With warmer weather approaching.....virtually no one is going to stay home.  But as you look around....pools are shut down....bowling ally's are not functional, and the simple act of going to your local bar to watch a soccer game on his big-screen TV?  That's out.

Companies giving up and putting on short-work?  Thats already happening, and some are discussing letting people go.  I could see 30-percent unemployment by late June.

Bluntly.....the idea of this continuing for another three months?  No, I can't see this as the workable solution.  People have mortgages and car payments to make.  To even suggest that the government would cover all of these expenses for 90 days?    It would involve a heck of a lot of debt to occur.

The death cycle?  The news people admitted from the 200-odd deaths so far in Germany....the average age is 81 years old.

Manpower shortages coming shortly for the retiree homes in Germany?  There's been several news pieces done in the last week where this topic got brought up.  A lot of the in-house employees were non-Germans, and they've left for their home-country.  There's fear over the virus, and how things might go.

So my forecast:

1.  A week or two after Easter....the government will suggest for people to go back to some normal work schedule.

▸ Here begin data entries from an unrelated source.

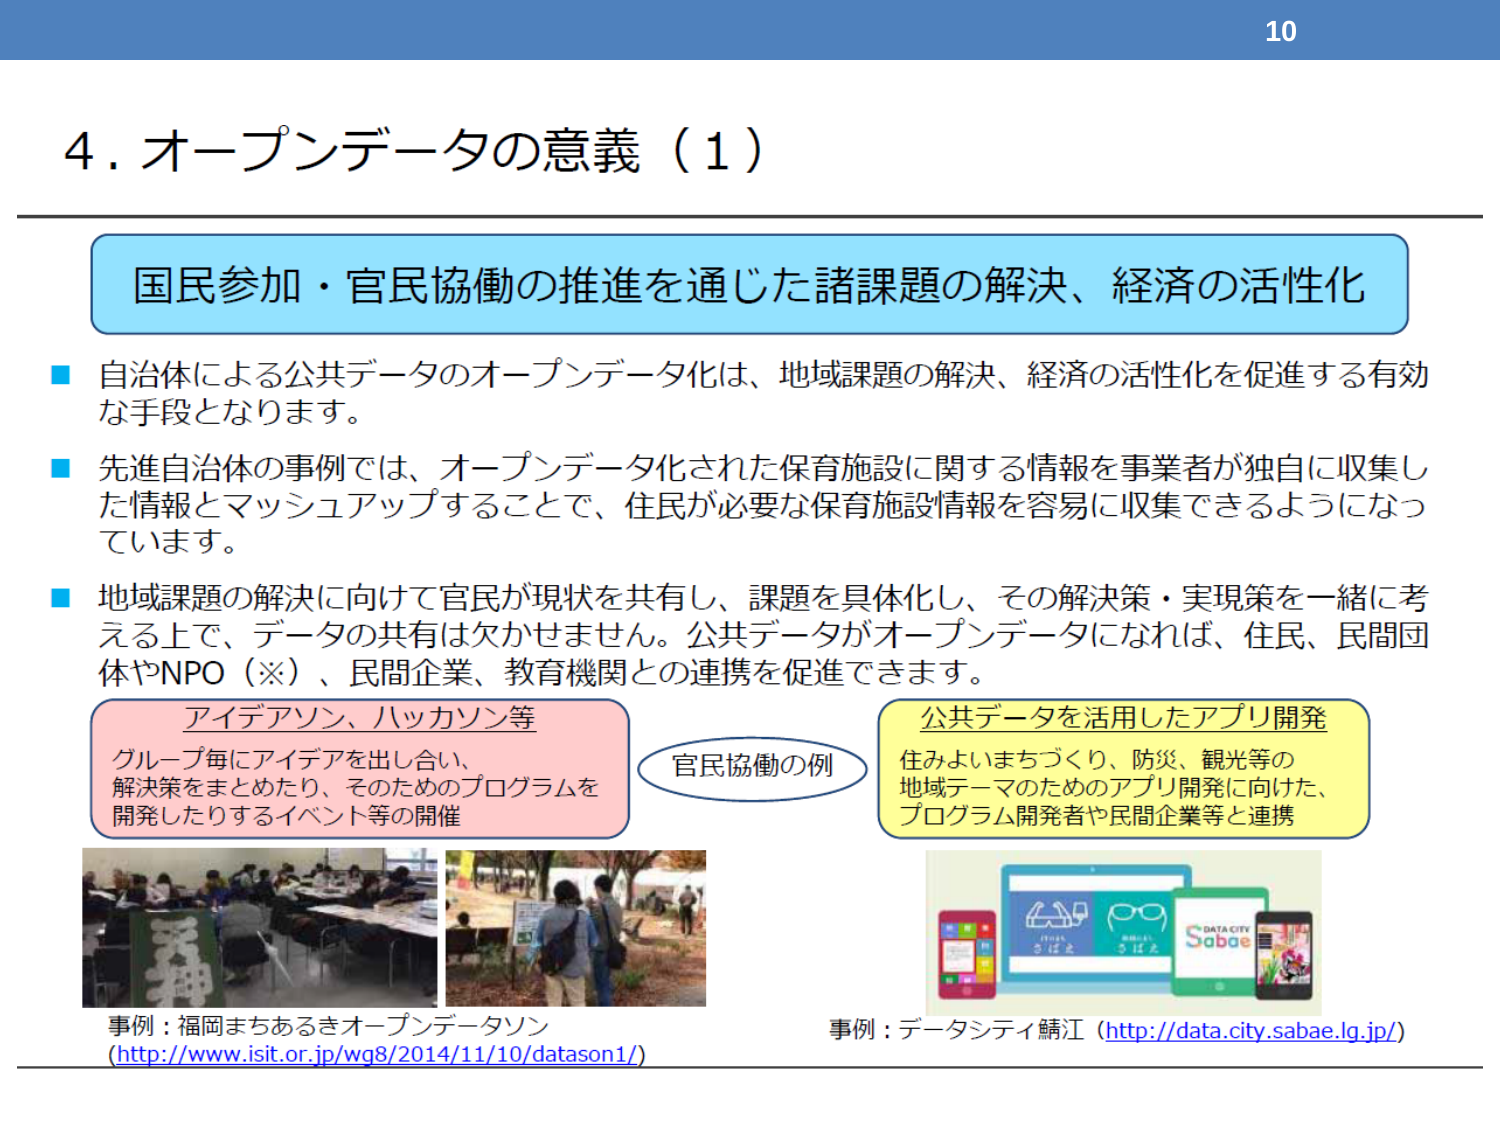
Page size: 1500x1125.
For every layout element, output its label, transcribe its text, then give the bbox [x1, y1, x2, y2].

picture [17, 125, 1483, 1071]
slide_number 10 [1250, 3, 1425, 57]
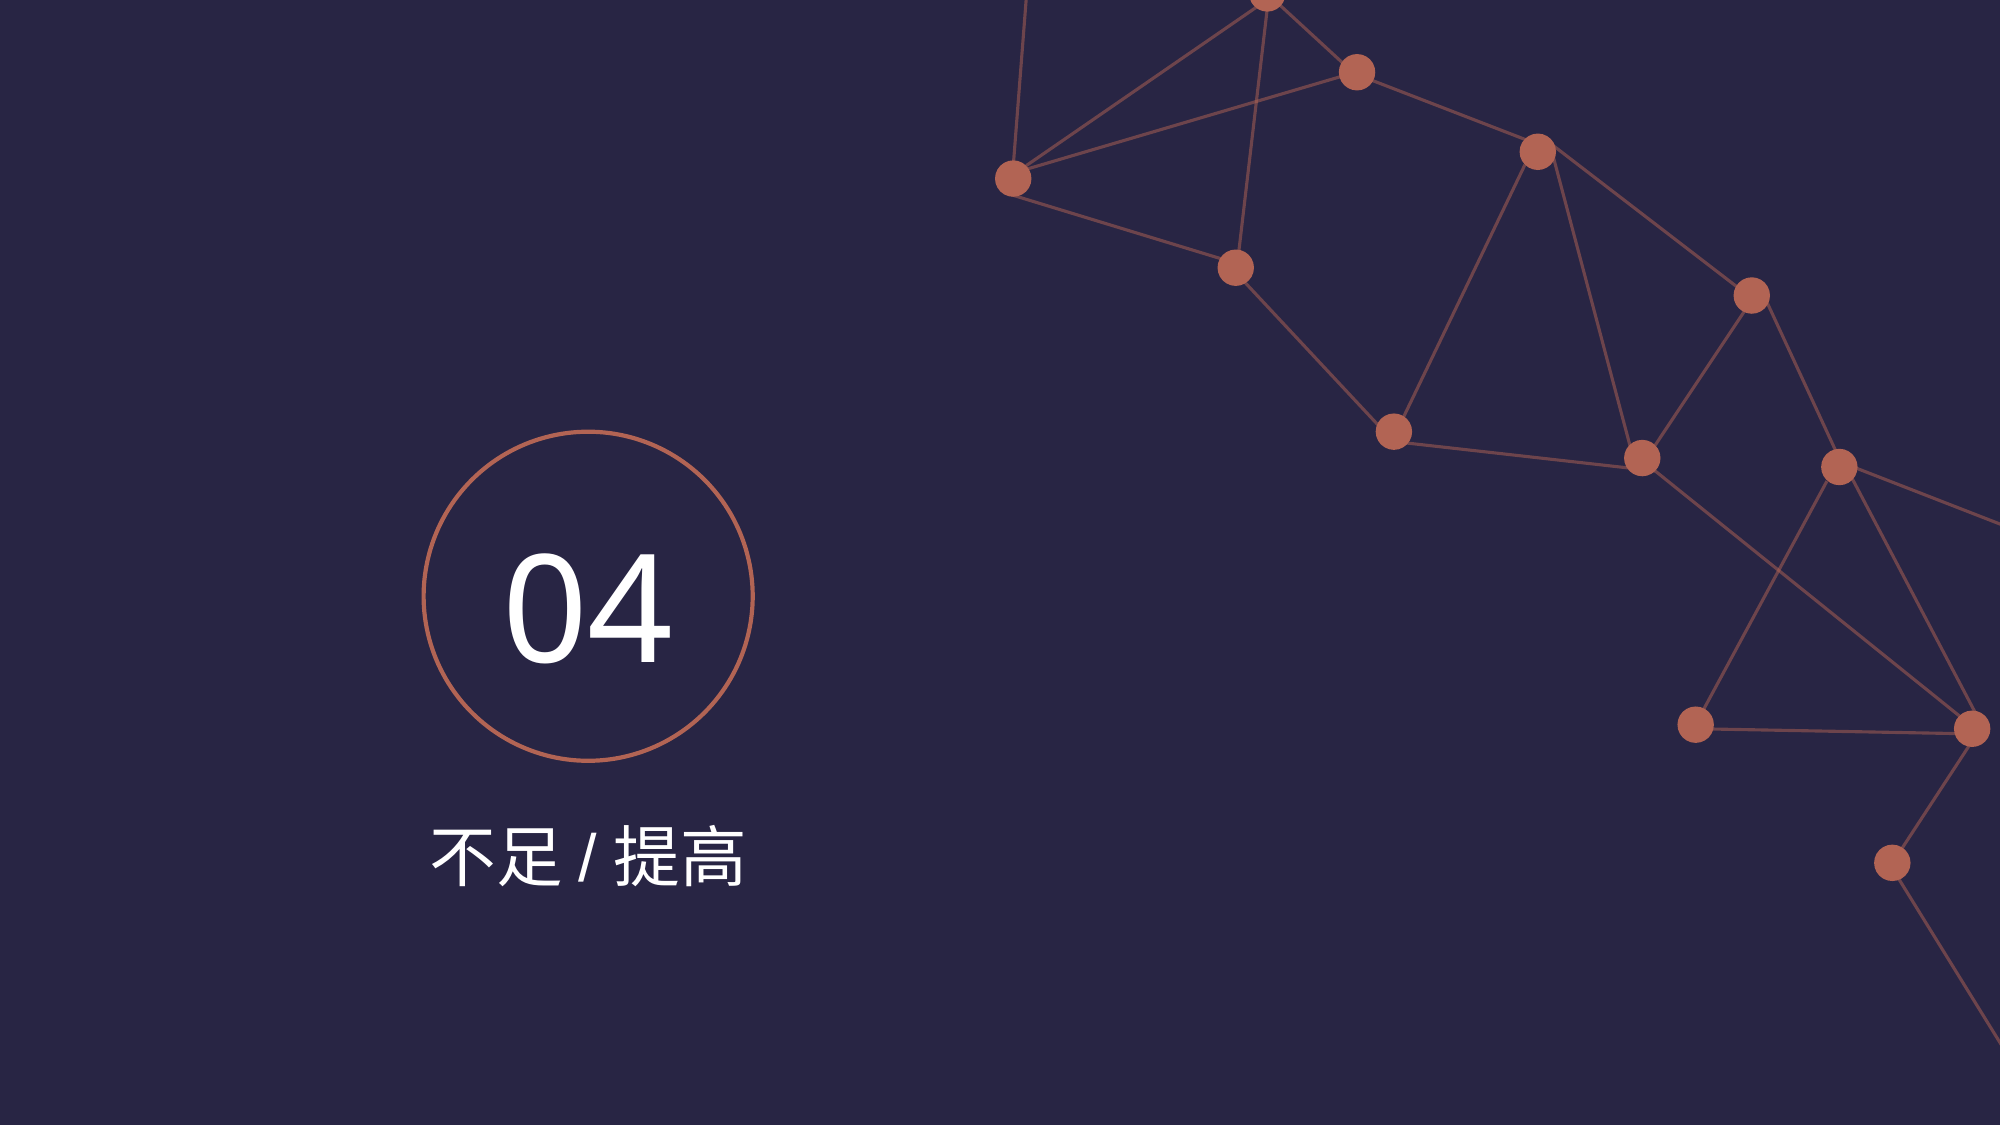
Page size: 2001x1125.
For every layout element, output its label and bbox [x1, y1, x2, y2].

text_box [885, 0, 2000, 882]
text_box [423, 431, 753, 904]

2.  The airports?  I would suggest they stay shutdown until the end of May.  Border-crossing efforts?  Same way....end of May..

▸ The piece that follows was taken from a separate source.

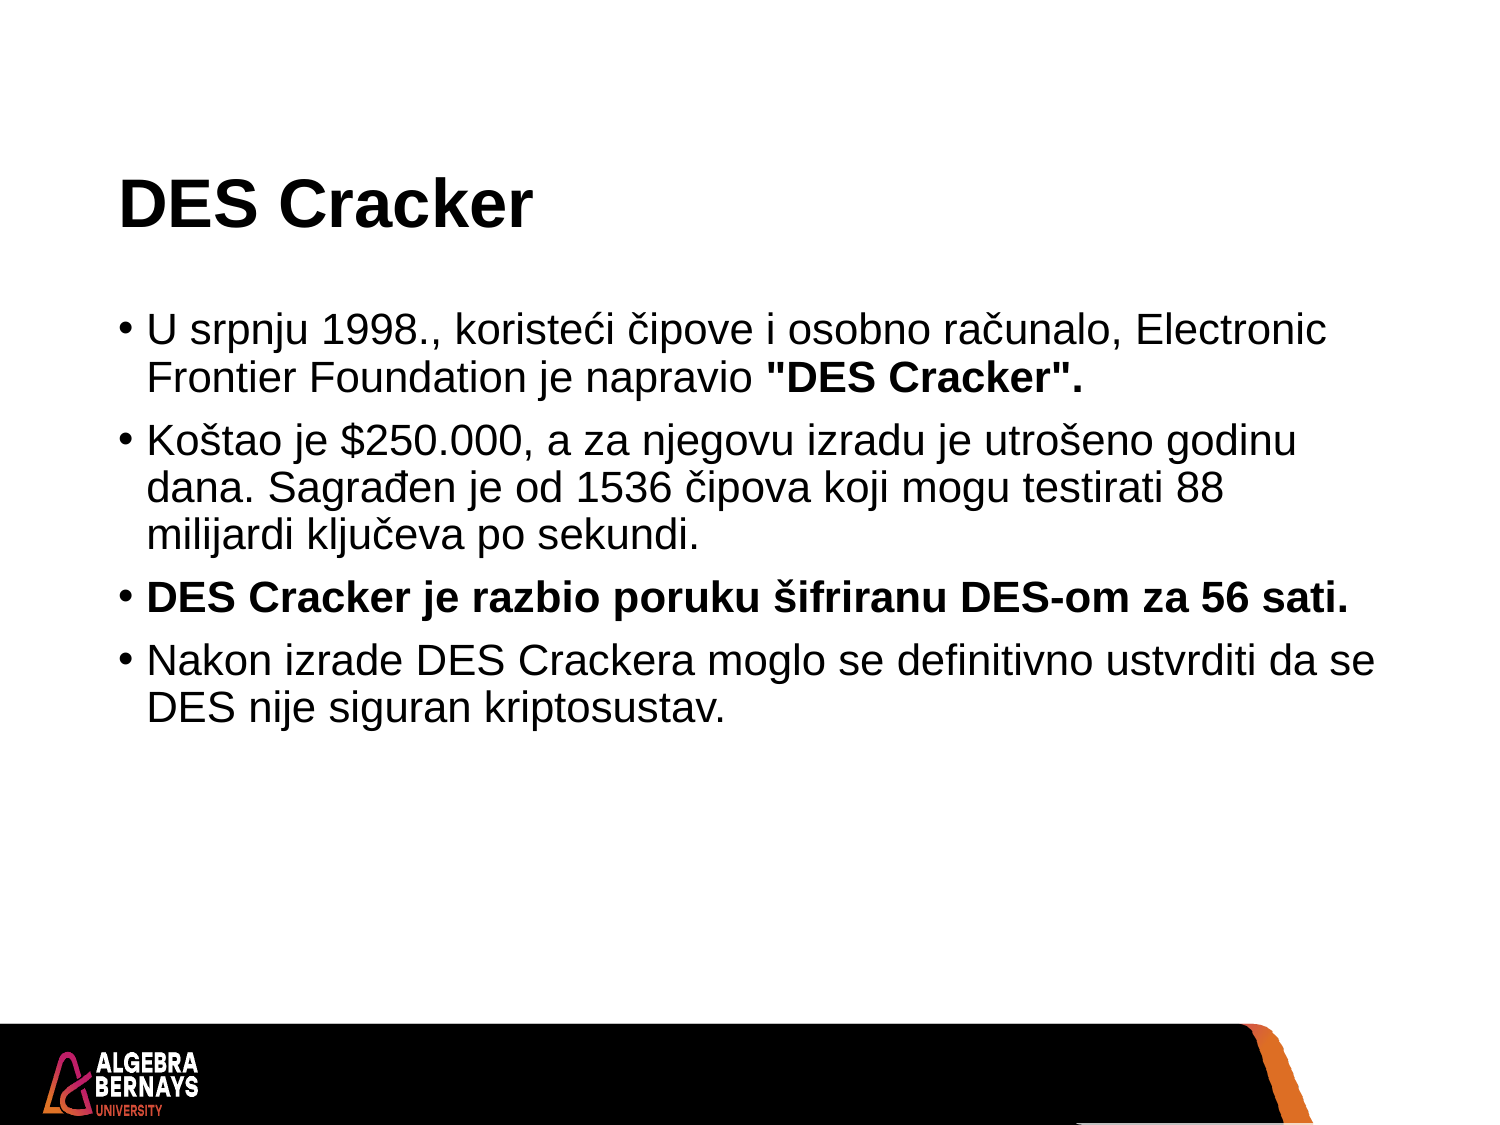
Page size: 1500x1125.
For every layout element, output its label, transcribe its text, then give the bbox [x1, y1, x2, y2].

title DES Cracker [103, 59, 1397, 278]
list U srpnju 1998., koristeći čipove i osobno računalo, Electronic Frontier Foundation je napravio "DES Cracker". Koštao je $250.000, a za njegovu izradu je utrošeno godinu dana. Sagrađen je od 1536 čipova koji mogu testirati 88 milijardi ključeva po sekundi. DES Cracker je razbio poruku šifriranu DES-om za 56 sati. Nakon izrade DES Crackera moglo se definitivno ustvrditi da se DES nije siguran kriptosustav. [103, 299, 1397, 1014]
picture [0, 1023, 1468, 1125]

3.  Restarting everything?  I don't see the economy going back to 100-percent.  I also doubt that unemployment is normal for the remainder of 2020....with the end of the year still around 8 to 10 percent.

4.  It's not a bad period ahead....but if you were expecting a near-to-2019 era....it won't fit.

3 comments:

Daz said...

I wonder how long until all the free market, pro capitalism business owners start lining up for handouts? Shades of 2008, where the wealthy get to profit from the market tanking and from it rebounding later.

Schnitzel_Republic said...

The system has to subside or decrease the week after Easter. If they carry this on, for the whole month of April and May....I'd expect 50-percent of business operations in Germany to go into collapse (requiring cash infusion). These medium-sized companies (like the heating repair shops, vacation sales, catering companies, river cruise ships, etc)....have very limited assets to be shut-down for more than six weeks.

If you were doing a house expansion project and needing city approval....go test your local bureaucrats here in Germany....most are shut down, and the projects will linger for weeks, if not months.

Soccer clubs are the same way...several of them are marginally surviving if the rest of the season is cancelled or stamped 'no-fan-entry'. They will ask for money as well.

The system, across the entire landscape....simply wasn't made for this type of disaster. A flood or earthquake leads to problems and recovery, because you know the schedule and how things run. This is different....there is no schedule....there is no path to recovery unless you just go back to work and count on some 'miracle-drugs' to achieve a 'balance' on things.

Schnitzel_Republic said...

I should add this little note....tax revenue being collected via VAT or income taxes for 2020? It's likely to be in the 50 to 60 percent range of 2019. Go figure how the revenue bucket would function with that big of a loss on the year, if the trend continues. No one is buying cars right now....zero trips planned for 2020...and big-ticket items for the living room or kitchen? Zeroed-out.